• Did Marco Rubio Kill Obamacare?

    A simmering dispute over the risk corridor program has broken into the presidential campaign, with Senator Rubio crowing that an arcane budget move has “kill[ed] Obamacare” and “saved the American taxpayer $2.5 billion.” On account of that move, health plans are set to receive only pennies on the dollar from the risk corridor program, which was supposed to cushion them from big losses.

    I agree with Tim Jost that Rubio’s budget move has “drawn some blood.” In particular, the demise of many of the co-ops has been chalked up to low risk corridor payments. But in crucial respects, the dispute seems overheated. Unless I’m mistaken, Rubio hasn’t saved the American taxpayer a cent. Eventually, health plans will recover everything they’re owed.

    Let me bring you up to speed. To entice health plans to participate on the new exchanges, the ACA created a temporary program designed to buffer health plans against unanticipated losses in 2014, 2015, and 2016. Plans that made more than they anticipated would give some of that excess profit to the federal government. By the same token, the government would return some money to plans that got hammered.

    The Obama administration soon came to recognize that the risk corridor program contained a serious flaw: the ACA didn’t appropriate any money to fund it. To sidestep that problem, administration lawyers devised a legal theory that allowed HHS to use the money it received from profitable plans to make payments to unprofitable plans.

    But what happens if the program doesn’t take in enough money to cover its obligations? At Rubio’s insistence, Congress in 2014 passed a budget bill prohibiting the administration from using other funding streams—the budgetary equivalent of looking under the couch cushions for change—to make up for any shortfall.

    Rubio’s bill has now come back to bite the administration. On October 1, HHS announced that, for 2014, health plans were owed substantially more under the risk corridor program than they paid in. Unprofitable plans will thus receive just 12.6% of what they were supposed to.

    The administration hopes to make it up to these health plans: if it collects more than it’s obligated to spend in 2015 and 2016, it’ll use that money to pay them back. But if the administration still comes up short, it doesn’t have good options. The administration has vaguely said that it will “use other sources of funding for the risk corridors payments, subject to the availability of appropriations.” But the budget bill limits the administration’s power to dip into other funds, and a Republican-controlled Congress isn’t likely to appropriate money for a program that’s been decried as an insurer bailout.

    But there’s another option, one that hasn’t received much attention. When Congress creates an entitlement directly in legislation, the person who’s supposed to get the entitlement can file a lawsuit in the Court of Federal Claims to recover what she’s owed.  That’s why plans should still be able to get their cost-sharing reductions, even if the House of Representatives prevails in its case over whether an appropriation exists to cover the cost-sharing reductions.

    The same principle holds (1) where Congress vests a federal agency with the power to obligate the United States to make certain payments and (2) the agency welches on those obligations.
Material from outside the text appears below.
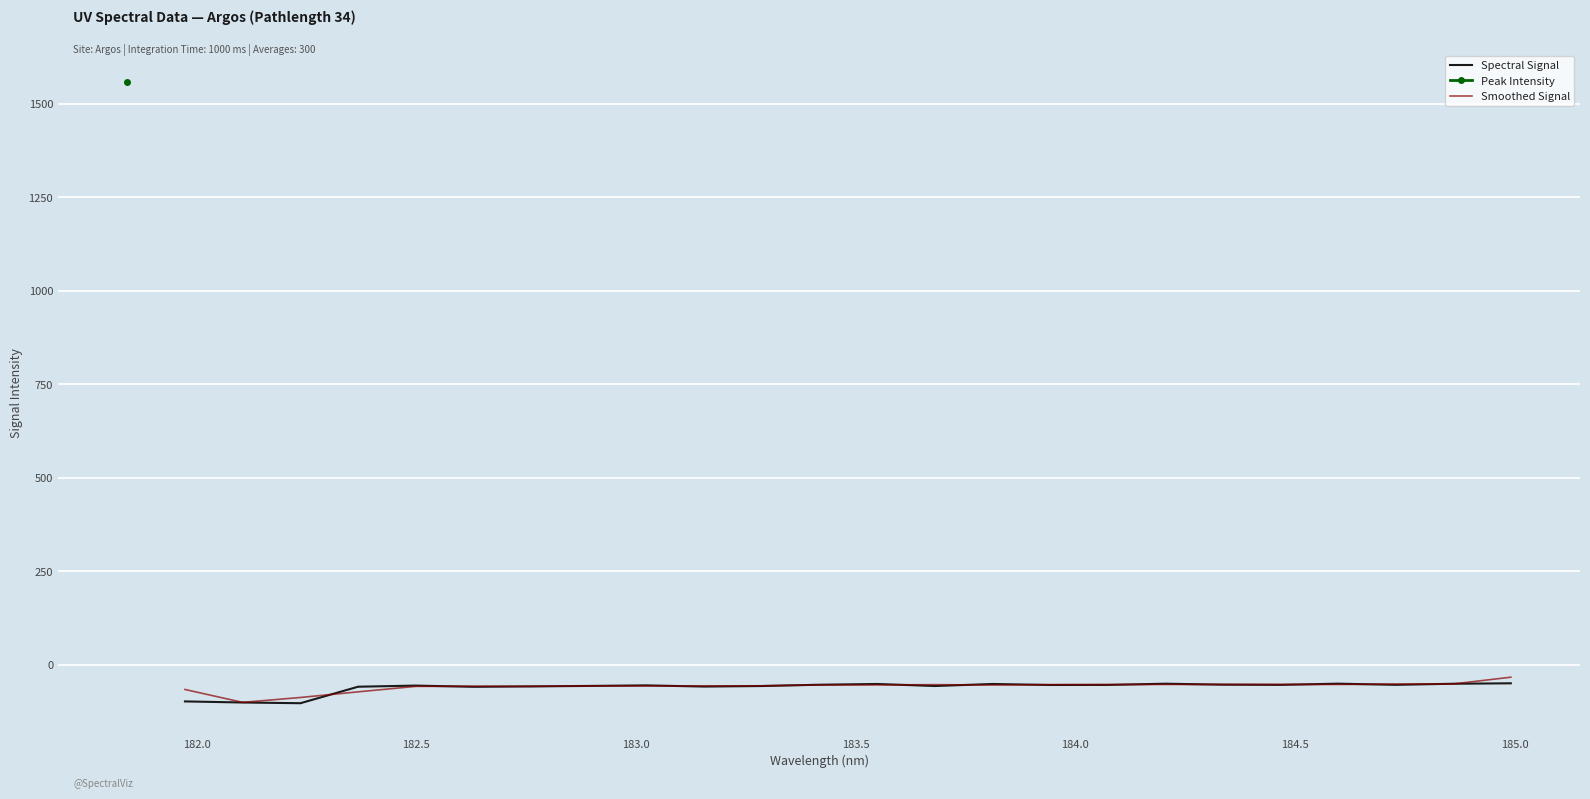

Which series has the largest range (max minus min)?

Smoothed Signal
Here, the ACA instructs HHS to create a risk corridor program requiring the government to pay health plans a given amount of money. If the past is any guide, plans should be able to sue if HHS doesn’t pay them in accordance with the program. That’s so whether or not Congress has appropriated money to fund the program.

    To be clear, I’m no expert in appropriations law, and the best analogies I can find arise in connection with an agency’s authority to enter into contracts with private parties. The contractual analogy to the risk corridor program is close but imperfect: health plans choose whether or not to participate on exchanges, but they don’t individually negotiate risk corridor contracts.

    Still, I doubt the contractual wrinkle makes a difference. HHS apparently doesn’t either: it announced two weeks back that it “is recording those amounts that remain unpaid … as [an] obligation of the United States Government for which full payment is required.” If HHS, pursuant to clear statutory authority, has made binding financial commitments to health plans, those commitments should be enforceable in court.

    That’s small consolation to the co-ops that needed risk corridor payments now to stay afloat. But the question for health plans isn’t whether they’ll get paid. It’s when. Marco Rubio hasn’t killed Obamacare and he hasn’t saved taxpayers any money. All he’s done is throw a wrench in the works.